Grève des transports en commun urbains : La seule conduite qui tienne...27/04/20012001Journal/medias/journalnumero/images/2001/04/une-1711.gif.445x577_q85_box-0%2C13%2C166%2C228_crop_detail.jpg

Dans les entreprises

Grève des transports en commun urbains : La seule conduite qui tienne...

Pour la cinquième fois en quelques semaines, les travailleurs des réseaux de transports urbains, bus et métros des grandes villes du pays ont massivement fait grève lundi 23 avril. A Marseille, Toulouse, Caen, Grenoble, Nancy, Lyon, Nantes, comme dans bien d'autres villes, ils revendiquent le départ à la retraite à taux plein dès 55 ans.

L'ampleur de la grève montre combien ces travailleurs tiennent à cette revendication qui est déjà une réalité pour les agents de la RATP parisienne. Dans cette entreprise, les conducteurs de bus peuvent même prendre leur retraite dès 50 ans s'ils disposent des annuités nécessaires, cinq années de conduite donnant une annuité de cotisation supplémentaire.

Cela n'a rien à voir avec une quelconque générosité patronale. Mais après des décennies de conduite, à Paris comme en province, la plupart des conducteurs sont usés. Il y a les incidents avec les automobilistes et les voyageurs, suffisamment nombreux pour rendre le travail difficile et démoralisant. Il y a les roulements, les horaires décalés, l'allongement de l'amplitude de la journée de travail, les réveils en pleine nuit qui fatiguent tout l'organisme.

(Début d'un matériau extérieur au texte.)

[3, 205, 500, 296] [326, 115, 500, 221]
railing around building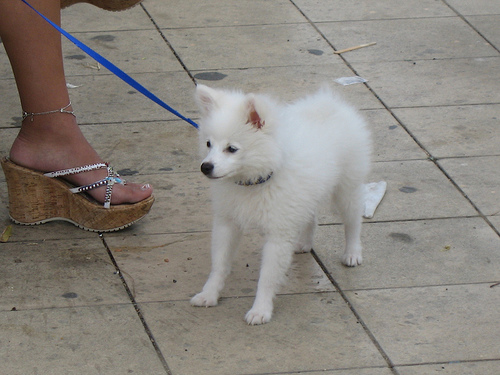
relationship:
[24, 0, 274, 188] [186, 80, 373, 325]
blue leash on dog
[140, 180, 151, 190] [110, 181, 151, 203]
toenail on toe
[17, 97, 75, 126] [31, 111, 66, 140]
ankle bracelet on ankle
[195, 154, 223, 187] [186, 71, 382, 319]
nose on dog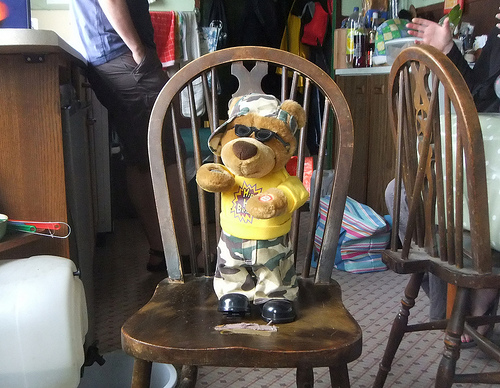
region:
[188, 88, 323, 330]
stuffed bear standing in chair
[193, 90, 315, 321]
toy bear with camouflaged pants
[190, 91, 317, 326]
toy bear with sunglasses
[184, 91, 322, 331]
toy bear with yellow shirt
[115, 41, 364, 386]
dark brown wooden chair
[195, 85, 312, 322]
the teddy bear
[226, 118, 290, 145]
the black sunglasses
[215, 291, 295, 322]
black shiny shoes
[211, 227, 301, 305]
army gear pants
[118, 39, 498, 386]
the wooden chairs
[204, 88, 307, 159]
the hat on head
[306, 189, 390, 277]
striped bag on floor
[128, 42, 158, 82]
hand in pocket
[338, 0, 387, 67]
bottles on counter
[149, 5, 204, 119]
towels on holder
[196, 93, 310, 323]
Teddy bear standing on a chair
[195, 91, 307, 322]
Teddy bear with sunglasses wearing a yellow shirt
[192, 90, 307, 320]
Teddy bear with black boots wearing a cap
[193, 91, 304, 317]
Standing teddy bear wearing camouflage pants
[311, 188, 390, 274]
Striped tote bag on the floor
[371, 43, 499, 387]
Wood chair next to a table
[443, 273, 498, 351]
Foot in sandal behind a chair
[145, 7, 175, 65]
Red towel hanging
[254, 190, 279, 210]
Red and white button on a teddy bear's hand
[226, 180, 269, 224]
Logo on a yellow shirt behind a teddy bear's hand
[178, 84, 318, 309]
a bear on a chair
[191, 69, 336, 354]
a teddy bear on a chair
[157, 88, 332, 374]
a bear standing on a chair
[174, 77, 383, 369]
a teddy bear standing on a chair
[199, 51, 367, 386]
a bear standing on a brown chair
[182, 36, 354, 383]
a teddy bear standing on a brown chair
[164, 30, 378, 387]
a wooden brown chair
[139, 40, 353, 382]
a chair that is brown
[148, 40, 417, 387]
a chair that is wooden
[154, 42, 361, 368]
a chair that is inside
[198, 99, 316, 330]
A stuffed bear standing on a chair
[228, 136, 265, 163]
A brown stuffed animal nose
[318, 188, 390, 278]
A multi-colored bag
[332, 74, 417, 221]
Two wooden cabinets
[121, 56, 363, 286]
A wooden chair back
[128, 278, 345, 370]
Wooden kitchen chair seat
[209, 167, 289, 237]
Small yellow stuffed animal shirt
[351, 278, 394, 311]
Section of gray patterned carpeting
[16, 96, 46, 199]
Section of woodgrain surface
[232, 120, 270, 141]
Toy plastic sunglasses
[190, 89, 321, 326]
Stuffed bear sunglasses camo attire.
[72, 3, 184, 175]
Person blue shirt black shorts leaning.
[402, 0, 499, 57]
Preson's hands explaining comments.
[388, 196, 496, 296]
Wood chair seat needs dusting.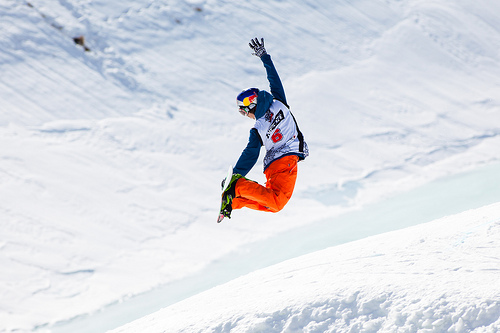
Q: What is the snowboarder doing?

Cela est tellement vrai qu'actuellement les trois quarts des salariés du secteur entre 55 et 60 ans ne sont plus à la conduite, mais en préretraite ou en inaptitude au travail, entre autres.

Mais les patrons ne veulent rien entendre. Ils ont même le culot de parler "de solidarité entre les générations, à l'heure où pèsent les incertitudes sur le maintien de la retraite à 60 ans", rappelant que le MEDEF bataille pour reculer l'âge de la retraite. Il n'est donc pas question pour eux d'imaginer l'avancer. D'autant moins d'ailleurs que la retraite à 55 ans aurait, selon eux, un coût "exorbitant" !

Ainsi, les patrons des entreprises privées, qui exploitent dans de très nombreuses villes les transports en commun, opposent une fin de non-recevoir aux revendications des quelque 36 000 conducteurs et contrôleurs. Il faut pourtant rappeler qu'ils ne s'agit pas de patrons sans le sou (à supposer que cela existe) et pleurant misère. Les transports en commun dans la plupart des grandes villes de province sont entre les mains, même indirectement, de groupes capitalistes privés puissants. En dehors de l'Ile-de- France, le marché est accaparé à 65 % par trois sociétés : Via Transport-GTI du groupe Navigation Mixte ; Transcet appartenant à la Caisse des Dépôts ; CGEA-CGFTE, filiale de Vivendi. Trois autres transporteurs se partagent encore 11 % du marché, dont Cariane, une filiale de la SNCF.

Pour toutes ces entreprises privées, le transport de voyageurs en ville est une opportunité pour faire du profit et seulement pour cela. Les pouvoirs publics n'ont jamais donné la priorité aux transports en commun, qui ne satisfont paraît-il qu'environ 50 % des besoins de la population sur l'ensemble de l'hexagone. Là où elles interviennent, les sociétés privées quant à elles ne font pas mieux, mais pire, avec des tarifs encore plus élevés et des services notoirement insuffisants, ne desservant pas tous les secteurs, avec des bus peu fréquents et s'arrêtant tôt en soirée, pratiquement inexistants le week-end. Les besoins des usagers sont très loin de leurs préoccupations. Quant à ceux des travailleurs de ces entreprises, et des plus anciens d'entre eux, c'est évidemment le cadet de leurs soucis.

Dans de nombreuses villes, que les transports en commun y soient entre les mains d'entreprises privées ou de régies municipales, les travailleurs ont réaffirmé leur droit, après une vie de travail où l'on embauche souvent avant l'aube et où l'on ne sait pas quand on débauche, tout en conduisant toute la journée dans des conditions difficiles, de partir avec une retraite entière à 55 ans. D'autres journées de grève sont d'ores et déjà annoncées en mai. Ces travailleurs ont raison. Car quelles que soient le nombre des réunions de négociations prévues entre les organisations syndicales et les patrons ou les directions, c'est bien dans leur mobilisation et leurs luttes que résident leur force et leur seule chance d'obtenir satisfaction.